Before multipathing, you should see two copies of each disk in format. Afterwards, you'll just see the one copy.
It assigns the next available controller ID, and makes up some horrendously long target number. For example:
Filesystem kbytes used avail capacity Mounted on /dev/dsk/c6t600C0FF000000000086AB238B2AF0600d0s5 697942398 20825341 670137634 4% /test
There are two principal things you can do to check that everything
is fine. The first is to look for log messages in
/var/adm/messages
. As the machine boots, you should see a
message like:
Dec 18 11:42:24 vampire mpxio: [ID 669396 kern.info] /scsi_vhci/ssd@g600c0ff000000000086ab238b2af0600 (ssd11) multipath status: optimal, path /pci@9,600000/SUNW,qlc@1/fp@0,0 (fp1) to target address: 216000c0ff886ab2,0 is online. Load balancing: round-robin
If the state changes, then it will put in a message. If everything's fine, then it will say it's optimal. If there's a problem with one of the paths (HBA, controller, or fibre, or switch in a SAN) then the mode will be degraded. That means it's lost one of the paths but is still using another. What you don't want to see is the other message, when it's lost all paths. I think it says failed, but I can't remember (and dont want to get into that state anyway).

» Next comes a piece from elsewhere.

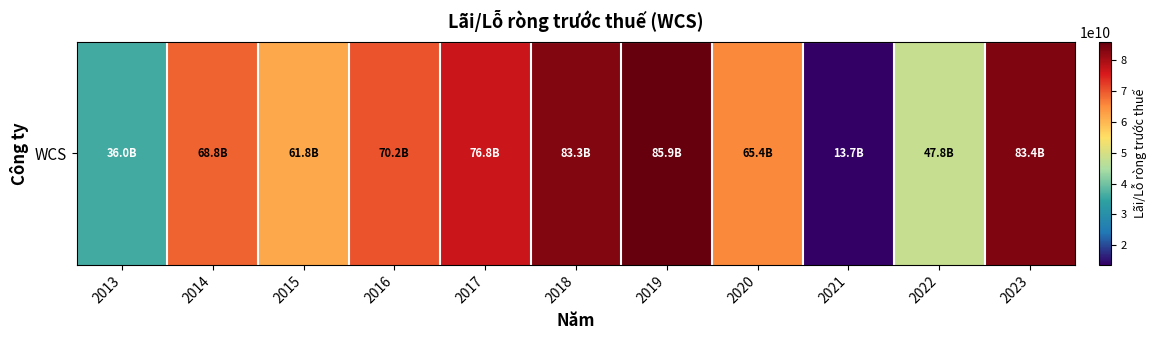

Rank the categories by value from lowest to highest.

2021, 2013, 2022, 2015, 2020, 2014, 2016, 2017, 2018, 2023, 2019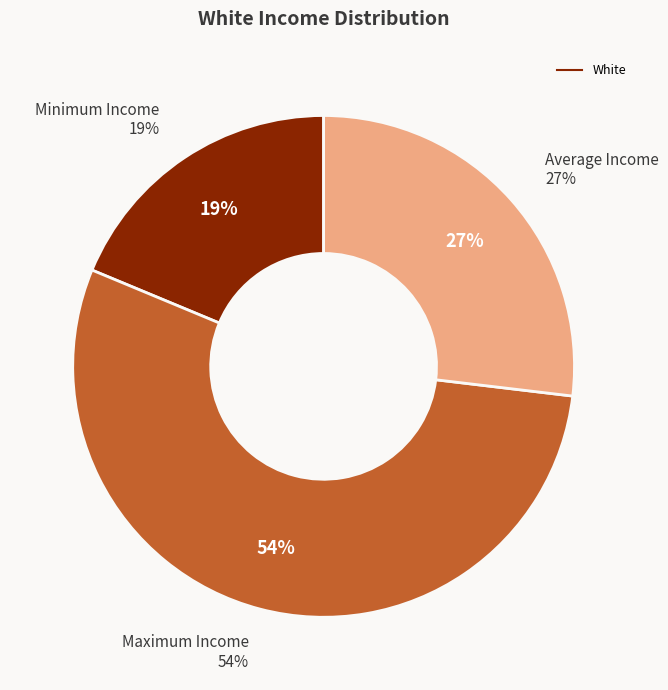

The Average Income slice represents 27% of the pie. True or false?

True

The other way is to look at luxadm output. Get luxadm to query the device:root@vampire# luxadm display /dev/rdsk/c6t600C0FF000000000086AB238B2AF0600d0s2 DEVICE PROPERTIES for disk: /dev/rdsk/c6t600C0FF000000000086AB238B2AF0600d0s2 Vendor: SUN Product ID: StorEdge 3510 Revision: 413C Serial Num: 086AB238B2AF Unformatted capacity: 1397535.000 MBytes Write Cache: Enabled Read Cache: Enabled Minimum prefetch: 0x0 Maximum prefetch: 0xffff Device Type: Disk device Path(s): /dev/rdsk/c6t600C0FF000000000086AB238B2AF0600d0s2 /devices/scsi_vhci/ssd@g600c0ff000000000086ab238b2af0600:c,raw Controller /devices/pci@9,600000/SUNW,qlc@1/fp@0,0 Device Address 216000c0ff886ab2,0 Host controller port WWN 210000e08b14cc40 Class primary State ONLINE Controller /devices/pci@9,600000/SUNW,qlc@2/fp@0,0 Device Address 266000c0fff86ab2,0 Host controller port WWN 210000e08b144540 Class primary State ONLINE
As you can see, it tells you both paths and they are ONLINE.
(If you have a T3 partner pair, then the output is slightly different. You should have 2 devices, one for each member of the pair. But the Class will be primary for one path and secondary for the other: the paths aren't symmetric and it sets the direct connection as the primary and uses the other one for failover.)